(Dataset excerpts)
--------------------------------

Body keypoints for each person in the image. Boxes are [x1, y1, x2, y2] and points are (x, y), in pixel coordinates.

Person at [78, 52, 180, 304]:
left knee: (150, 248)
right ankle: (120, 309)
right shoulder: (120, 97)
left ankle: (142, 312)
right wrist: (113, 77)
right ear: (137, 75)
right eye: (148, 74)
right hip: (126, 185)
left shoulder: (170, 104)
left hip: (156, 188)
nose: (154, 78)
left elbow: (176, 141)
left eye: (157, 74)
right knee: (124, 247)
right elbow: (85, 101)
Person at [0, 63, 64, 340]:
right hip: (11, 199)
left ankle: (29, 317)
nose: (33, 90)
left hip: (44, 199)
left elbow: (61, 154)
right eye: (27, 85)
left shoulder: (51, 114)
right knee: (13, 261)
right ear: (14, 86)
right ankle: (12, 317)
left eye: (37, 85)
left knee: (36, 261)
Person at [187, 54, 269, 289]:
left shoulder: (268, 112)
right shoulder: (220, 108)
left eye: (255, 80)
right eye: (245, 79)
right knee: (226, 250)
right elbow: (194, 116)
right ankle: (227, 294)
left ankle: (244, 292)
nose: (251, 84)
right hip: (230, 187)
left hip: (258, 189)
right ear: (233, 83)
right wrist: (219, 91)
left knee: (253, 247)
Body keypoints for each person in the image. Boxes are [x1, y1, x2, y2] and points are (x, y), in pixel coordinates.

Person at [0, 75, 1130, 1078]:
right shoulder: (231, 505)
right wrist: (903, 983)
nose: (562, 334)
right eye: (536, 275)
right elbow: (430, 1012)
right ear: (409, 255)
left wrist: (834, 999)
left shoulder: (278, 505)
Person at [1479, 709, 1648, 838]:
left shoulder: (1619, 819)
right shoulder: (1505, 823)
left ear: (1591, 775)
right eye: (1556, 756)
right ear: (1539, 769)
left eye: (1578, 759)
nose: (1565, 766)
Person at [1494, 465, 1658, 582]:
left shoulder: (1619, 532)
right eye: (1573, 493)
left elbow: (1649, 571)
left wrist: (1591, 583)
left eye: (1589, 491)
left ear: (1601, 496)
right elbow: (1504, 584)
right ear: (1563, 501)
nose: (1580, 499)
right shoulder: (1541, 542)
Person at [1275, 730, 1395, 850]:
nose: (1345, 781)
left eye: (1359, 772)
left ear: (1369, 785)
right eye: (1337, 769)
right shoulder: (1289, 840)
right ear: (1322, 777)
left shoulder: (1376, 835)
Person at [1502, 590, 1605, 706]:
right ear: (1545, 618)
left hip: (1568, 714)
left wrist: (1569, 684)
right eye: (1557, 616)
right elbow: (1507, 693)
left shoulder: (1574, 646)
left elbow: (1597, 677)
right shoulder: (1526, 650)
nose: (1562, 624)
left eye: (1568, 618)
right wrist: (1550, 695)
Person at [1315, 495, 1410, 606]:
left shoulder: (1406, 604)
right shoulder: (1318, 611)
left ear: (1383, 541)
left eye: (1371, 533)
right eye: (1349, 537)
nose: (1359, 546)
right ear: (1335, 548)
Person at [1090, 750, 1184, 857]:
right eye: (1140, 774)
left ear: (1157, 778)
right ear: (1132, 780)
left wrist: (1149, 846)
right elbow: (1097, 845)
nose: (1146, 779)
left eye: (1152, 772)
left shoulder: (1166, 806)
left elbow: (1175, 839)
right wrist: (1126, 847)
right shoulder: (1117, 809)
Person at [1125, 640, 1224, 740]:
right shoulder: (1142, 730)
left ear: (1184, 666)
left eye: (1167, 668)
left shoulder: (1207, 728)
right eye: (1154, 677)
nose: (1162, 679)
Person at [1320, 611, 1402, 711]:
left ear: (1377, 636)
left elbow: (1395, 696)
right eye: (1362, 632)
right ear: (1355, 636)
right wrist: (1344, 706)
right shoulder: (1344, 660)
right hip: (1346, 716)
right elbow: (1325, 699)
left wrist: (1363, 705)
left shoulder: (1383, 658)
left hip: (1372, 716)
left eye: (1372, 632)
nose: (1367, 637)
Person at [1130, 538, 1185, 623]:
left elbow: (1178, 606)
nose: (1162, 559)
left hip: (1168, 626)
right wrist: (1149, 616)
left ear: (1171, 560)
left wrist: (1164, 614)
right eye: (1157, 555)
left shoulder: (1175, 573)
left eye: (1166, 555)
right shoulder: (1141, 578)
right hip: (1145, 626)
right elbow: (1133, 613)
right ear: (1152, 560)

--------------------------------

▶ _Directions_:
Leave out every line above except those from the line with "left eye: (37, 85)" up to and including the line with "left shoulder: (1619, 532)", and copy those exactly.

▶ _Result of this exercise_:
left eye: (37, 85)
left knee: (36, 261)
Person at [187, 54, 269, 289]:
left shoulder: (268, 112)
right shoulder: (220, 108)
left eye: (255, 80)
right eye: (245, 79)
right knee: (226, 250)
right elbow: (194, 116)
right ankle: (227, 294)
left ankle: (244, 292)
nose: (251, 84)
right hip: (230, 187)
left hip: (258, 189)
right ear: (233, 83)
right wrist: (219, 91)
left knee: (253, 247)
Body keypoints for each person in the image. Boxes are [x1, y1, x2, y2] and points are (x, y), in pixel coordinates.

Person at [0, 75, 1130, 1078]:
right shoulder: (231, 505)
right wrist: (903, 983)
nose: (562, 334)
right eye: (536, 275)
right elbow: (430, 1012)
right ear: (409, 255)
left wrist: (834, 999)
left shoulder: (278, 505)
Person at [1479, 709, 1648, 838]:
left shoulder: (1619, 819)
right shoulder: (1505, 823)
left ear: (1591, 775)
right eye: (1556, 756)
right ear: (1539, 769)
left eye: (1578, 759)
nose: (1565, 766)
Person at [1494, 465, 1658, 582]:
left shoulder: (1619, 532)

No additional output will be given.